Inevitable Confrontation with Past



O zaman cok kucuktum, ya iki gun once bogulmustu mutfakta sercem, ya iki gun sonra idi bahsedecegim gun manavin 250 gramini caldigim gunden. Kestirememislerdi daha sonra yeniden hatirlayacagimi, ya da boyle bir ihtimale guvenerek atmislardi adimlarini.. Hic unutmadigim bir gun var eskiden, Annem "hemen donecegim diyerek" cikmisti evden. Tum "gitme"lerime ragmen, bir anne sevecenligi ile kapatmisti kapiyi disardan; goz goze gelmistik kapatamasin diye tum gucumle tuttugum kapiya elimin sikismamasina ozen gosterirken. Elimden geleni yapmistim, son hucreme kadar bagirmistim hep ciplak ayaklarla ciktigim islak zeminli balkondan ona, hem de bir cocugun denk getiremeyecegi kadar anlamli bir anda: icinde gidecegi otubusun on kapisindan bana bakarken. O yavas yavas arkaya ilerlerken, otobus yavas yavas hareket ediyordu artik. O zamandan beri bagil hiz mevzularina cok iyi calisir kafam. O zamandan beri otobuse binmekten nefret ederim. O zamandan beri bana anne sevecenligi ile kapanan kapilari cok iyi bilirim.
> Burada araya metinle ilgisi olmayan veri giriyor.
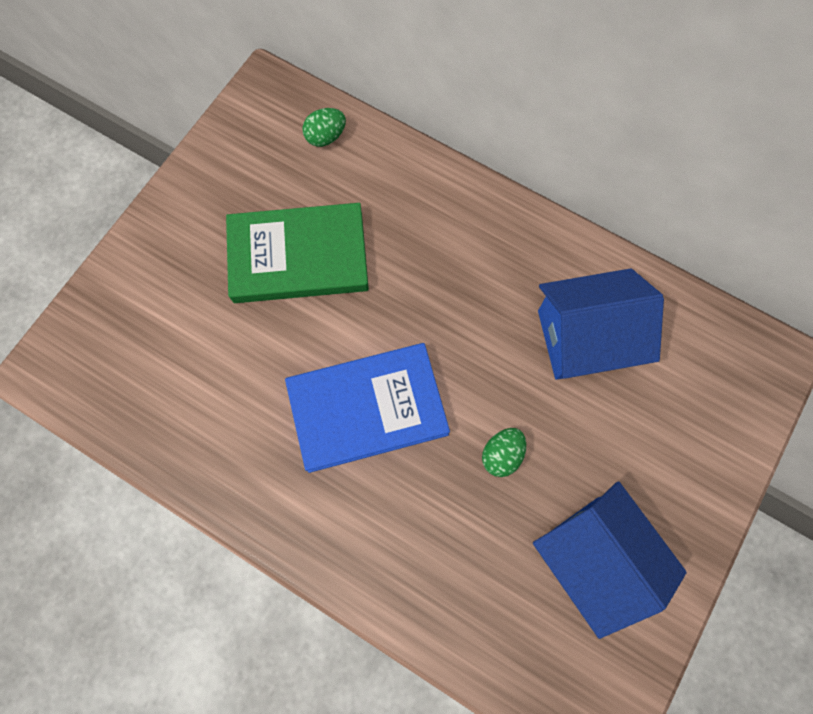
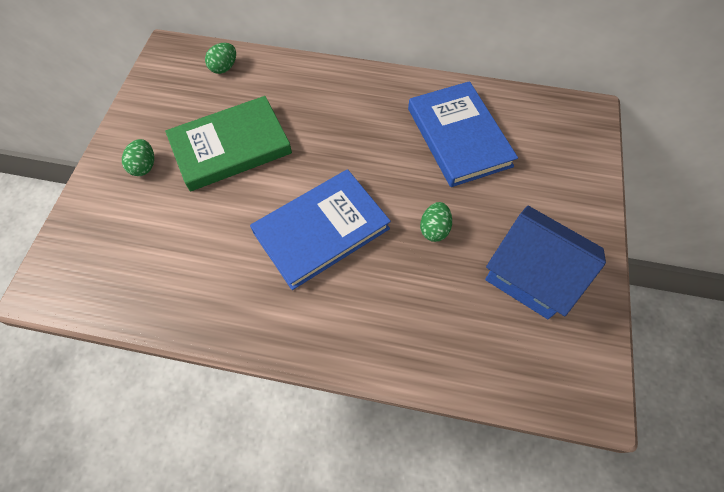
camera: 20 degrees left, 10 degrees down
blue house [538,268,664,380] -> blue book [408,81,518,187]
none -> green egg [122,139,154,176]

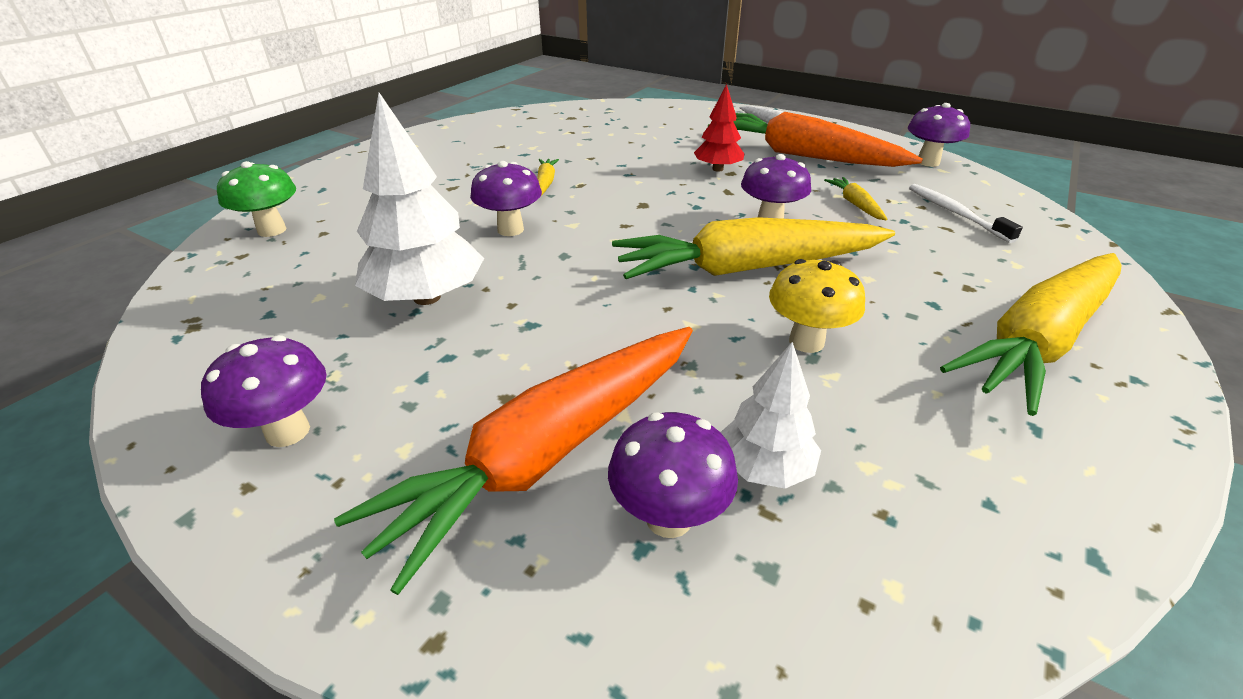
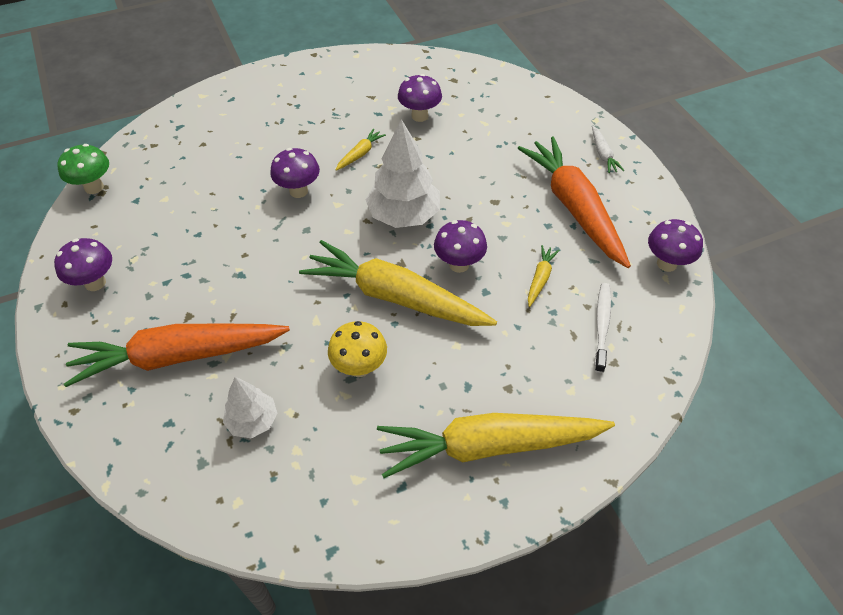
camera: 35 degrees right, 15 degrees up
green mushroom [217,161,296,237] -> green mushroom moved to [57,144,109,194]
white tree [355,93,484,305] -> white tree moved to [365,119,440,228]
purple mushroom [608,412,738,538] -> purple mushroom moved to [398,74,442,122]
red tree [694,84,744,172] -> none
O zamandan beri herseyi ara ara yeniden hatirlarim; bazi seyleri de hic unutamam.. Bu keskin hafizaya guvenerek soyluyorum, yanlis adami ariyorsunuz, ben zamaninda hepsi icin ozur dilemistim, onlar toptan unutmayi tercih etmis olsalar da ben dun gibi hatirliyorum.